Finding simple solutions that satisfy
College and university food service departments have to step up to the plate. And though quality is key, convenience also gets top billing.
Ready-made products that provide back-of-the-house solutions not only meet students’ expectations, but they also save time and money for the foodservice department. For instance, ready-made guacamole and avocado products help reduce the amount of time it takes kitchen staff to prep meals with the popular ingredient.
Pre-made or speed-scratch ingredients are an ideal solution for ensuring menus are diverse, great-tasting and easy to prepare. In today’s college environment, these are all sought-after qualities for students, other diners and the kitchen staff alike.
Top-ranked colleges know quality food counts
Top-ranked colleges offer outstanding on-campus dining. These institutions have become destinations where students can easily access healthy, quality food across a wide range of cuisines and dietary preferences. It’s more than likely that some of the most popular dishes on the menu are created with the help of prepared, speed-scratch ingredients such as sliced, ready-to-use avocados.
For instance, UCLA has won awards for vegan-friendliness and offers a host of nutritious and innovative options. Rather than having a tired breakfast sandwich, students can opt to start the day with some steamed barley and ground chicken sautéed with sliced mushrooms, Swiss chard and caramelized onions topped with fresh avocado.

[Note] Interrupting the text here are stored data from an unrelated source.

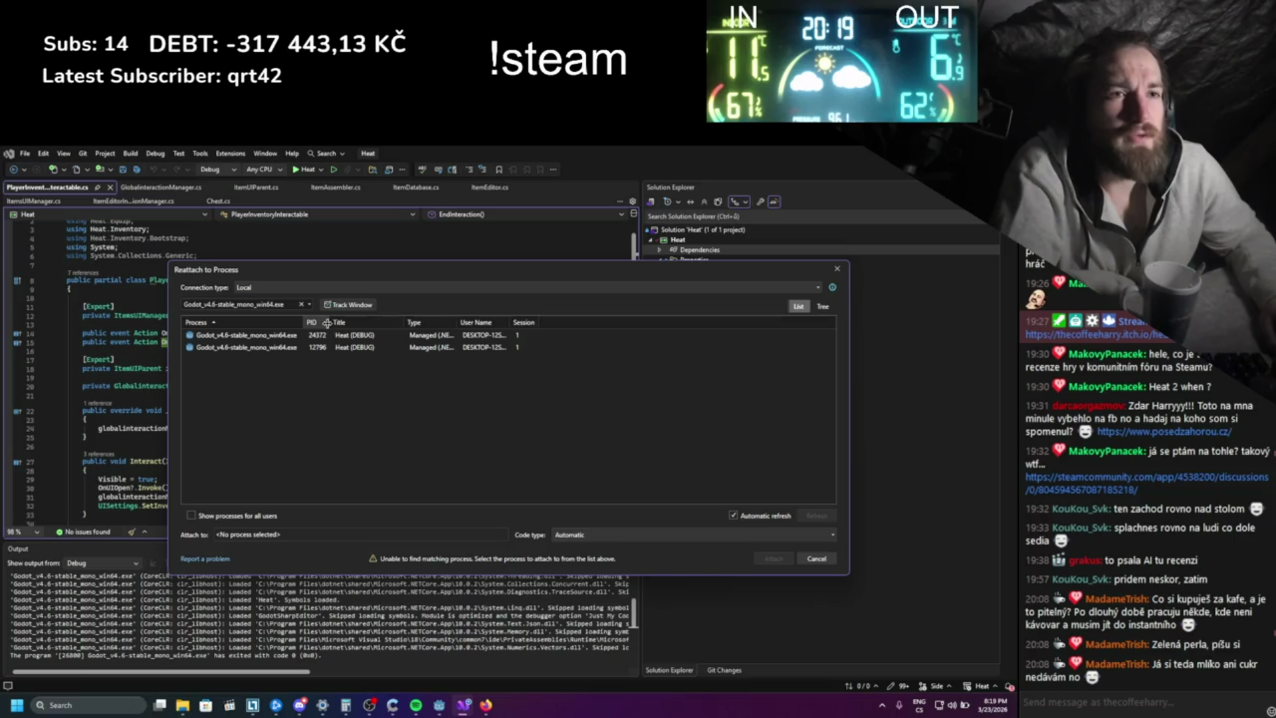
{"action": "left_click", "coordinate": [252, 334]}
{"action": "left_click", "coordinate": [253, 347]}
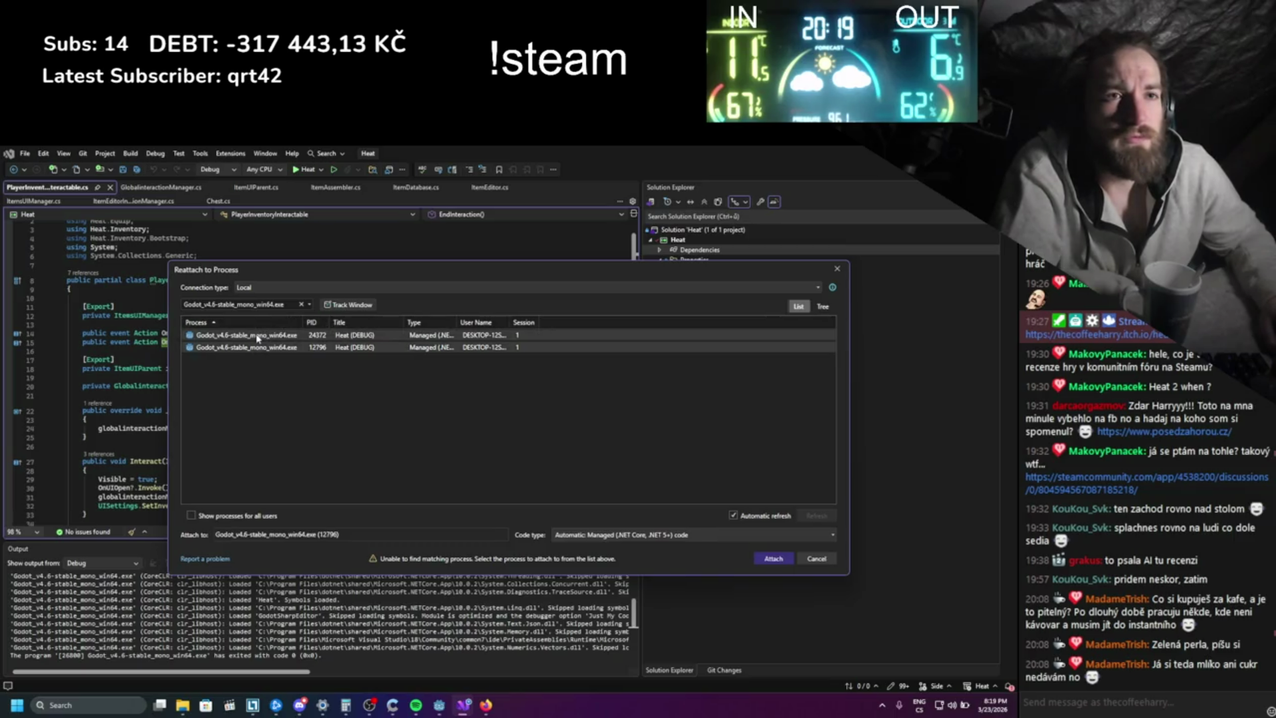
{"action": "left_click", "coordinate": [261, 336]}
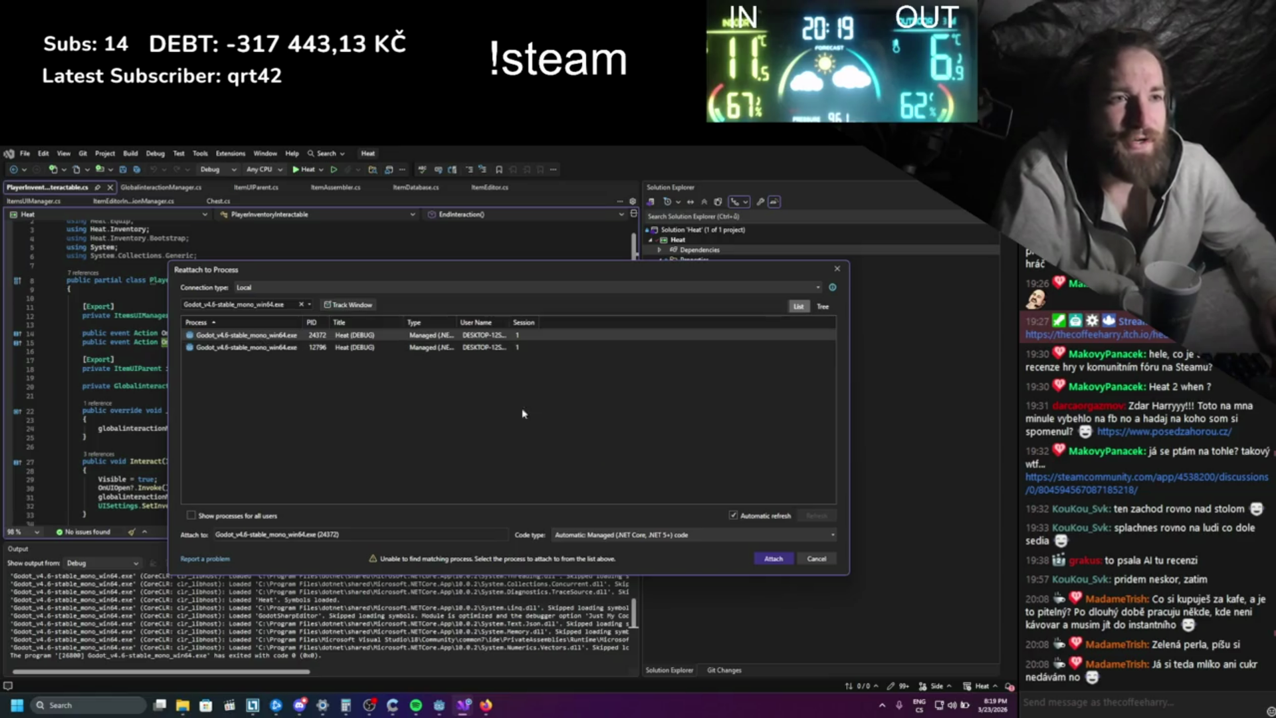
{"action": "key", "text": "Return"}
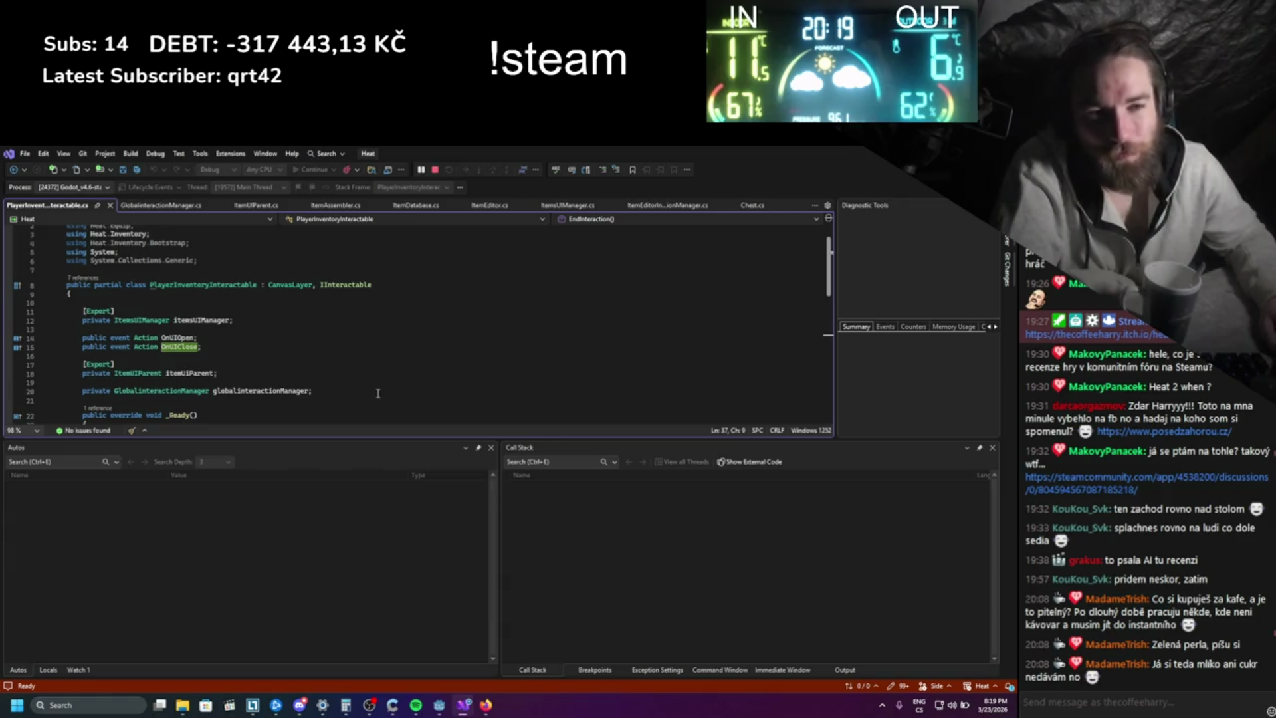
- In Heat, open the inventory, choose Edit Item on an item, and resume in Visual Studio
{"action": "scroll", "coordinate": [260, 344], "scroll_direction": "down", "scroll_amount": 1}
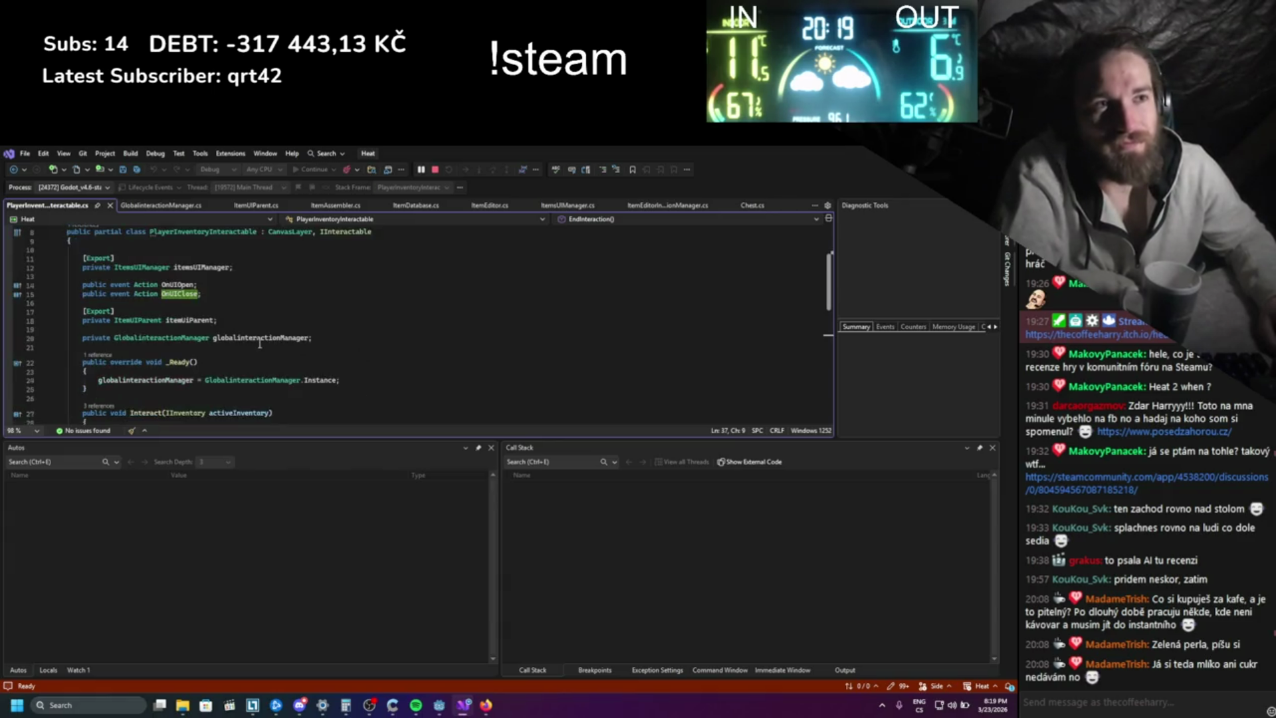
{"action": "mouse_move", "coordinate": [447, 704]}
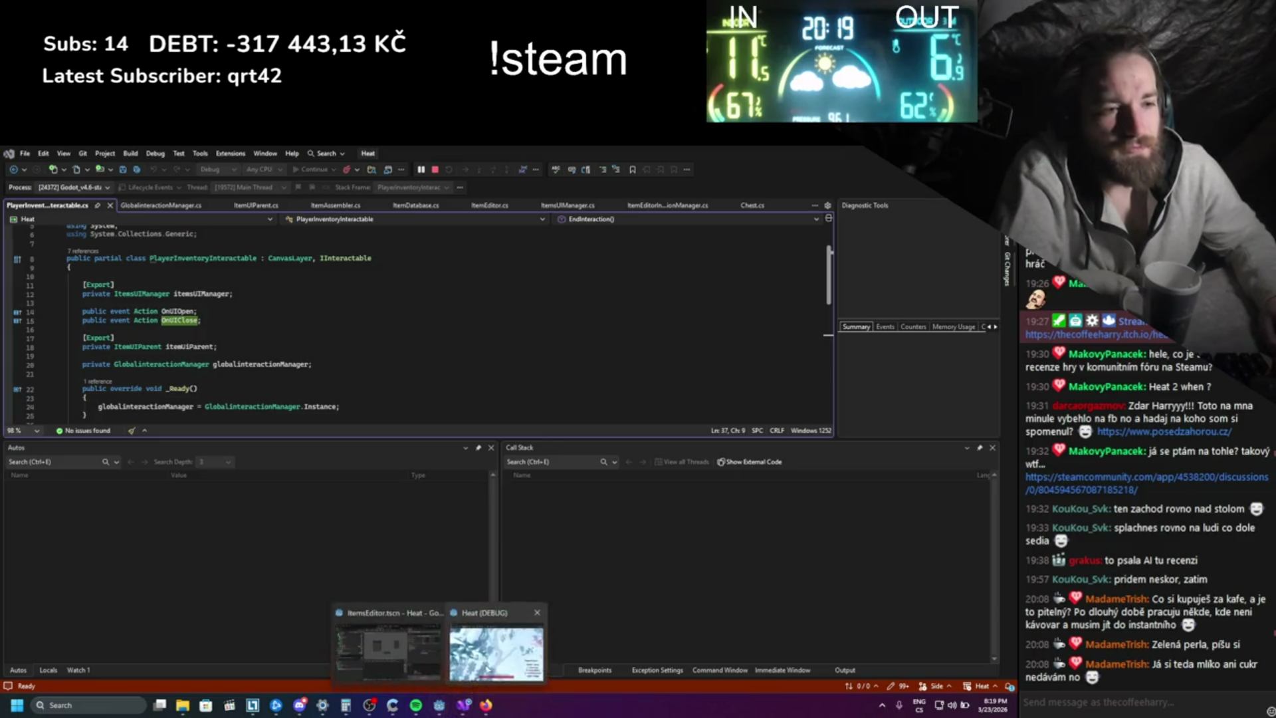
{"action": "left_click", "coordinate": [498, 648]}
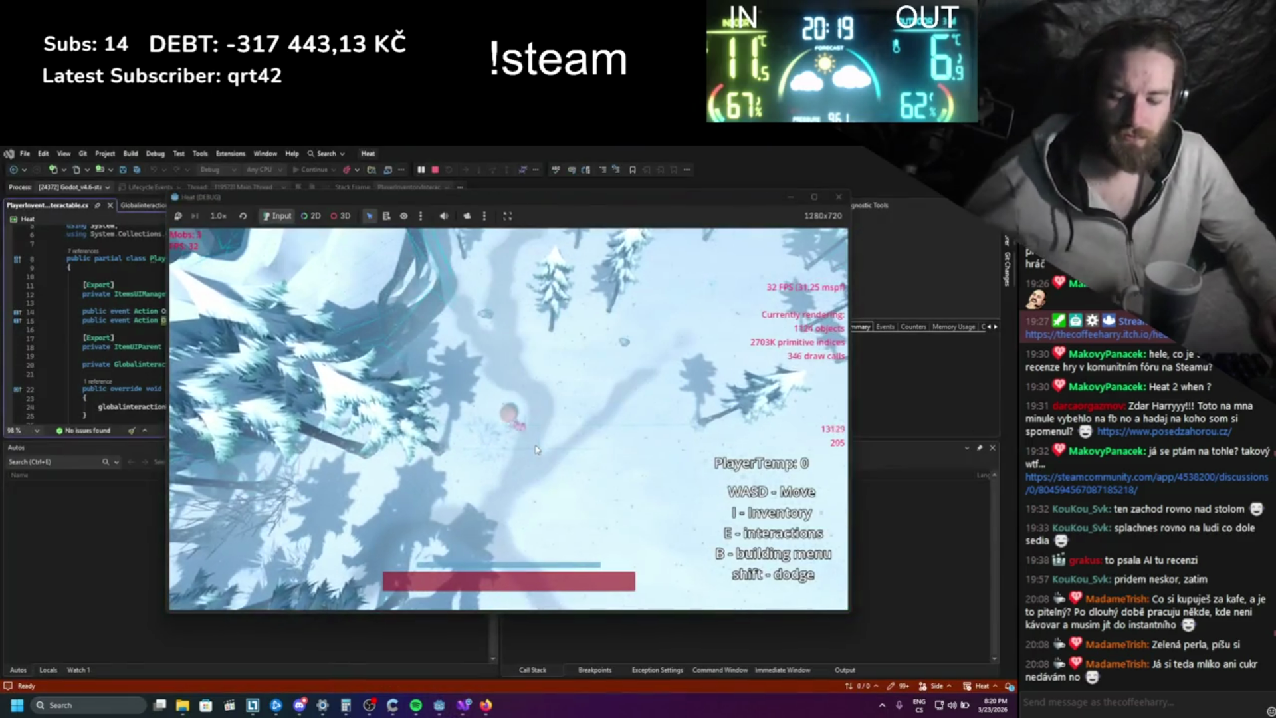
{"action": "key", "text": "i"}
{"action": "right_click", "coordinate": [264, 275]}
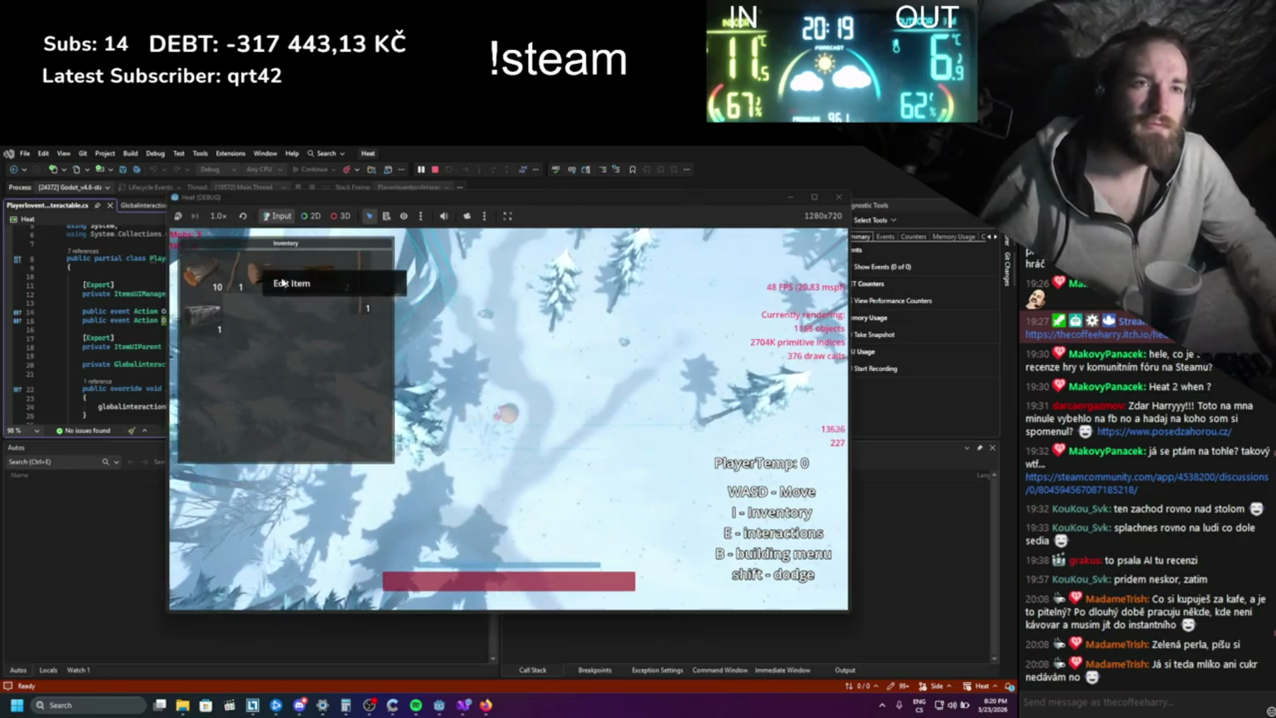
{"action": "left_click", "coordinate": [282, 280]}
{"action": "left_click", "coordinate": [310, 169]}
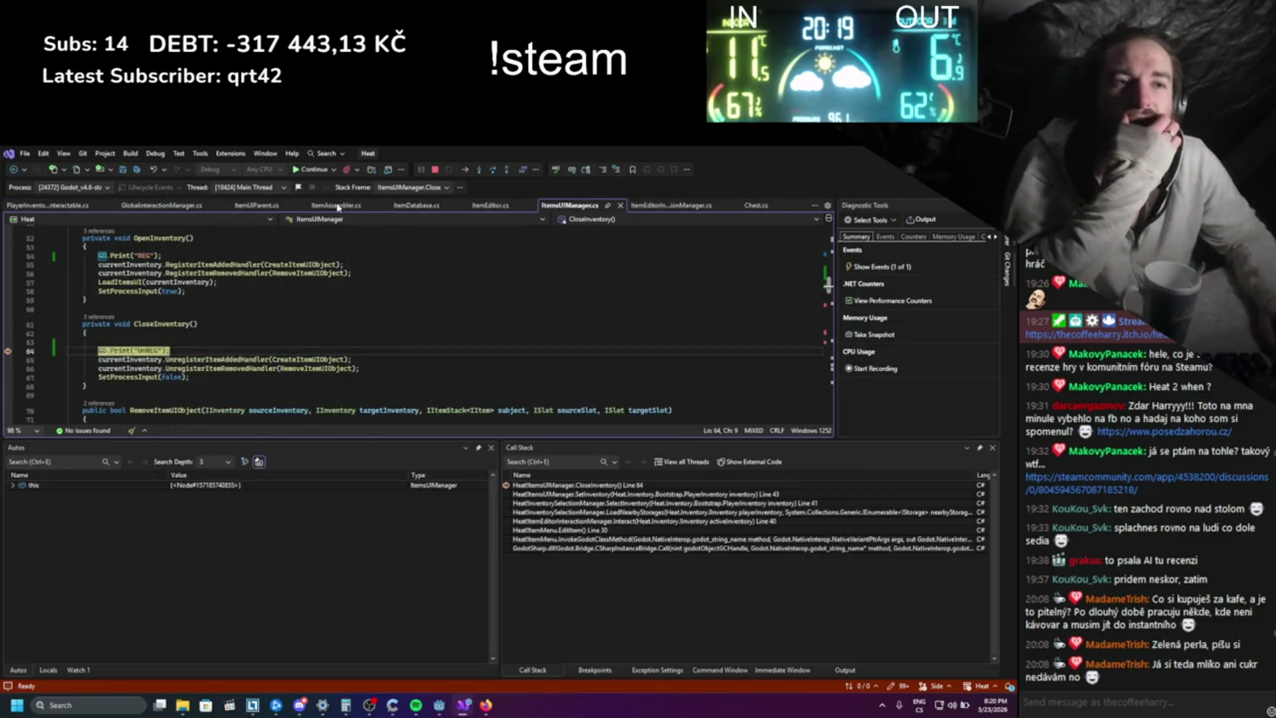
- Attach the stick to the log, assemble the hammer, and close the inventory
{"action": "mouse_move", "coordinate": [463, 703]}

At College of the Atlantic in Bar Harbor, Maine, students have choices such as shrimp cakes, Thai green curry with vegetables and avocado soup. James Madison University in Harrisonburg, VA offers gluten-free jambalaya, black bean burgers with avocado, and BLT bruschetta.
Creating quality is not that difficult when operators work with ingredients that are easy to use, easy to source and can be easily incorporated into a variety of dishes and menus.
Speed-scratch ingredients such as ready-to-use avocado mean less work for kitchen staff and tasty dishes for diners. What’s not to love?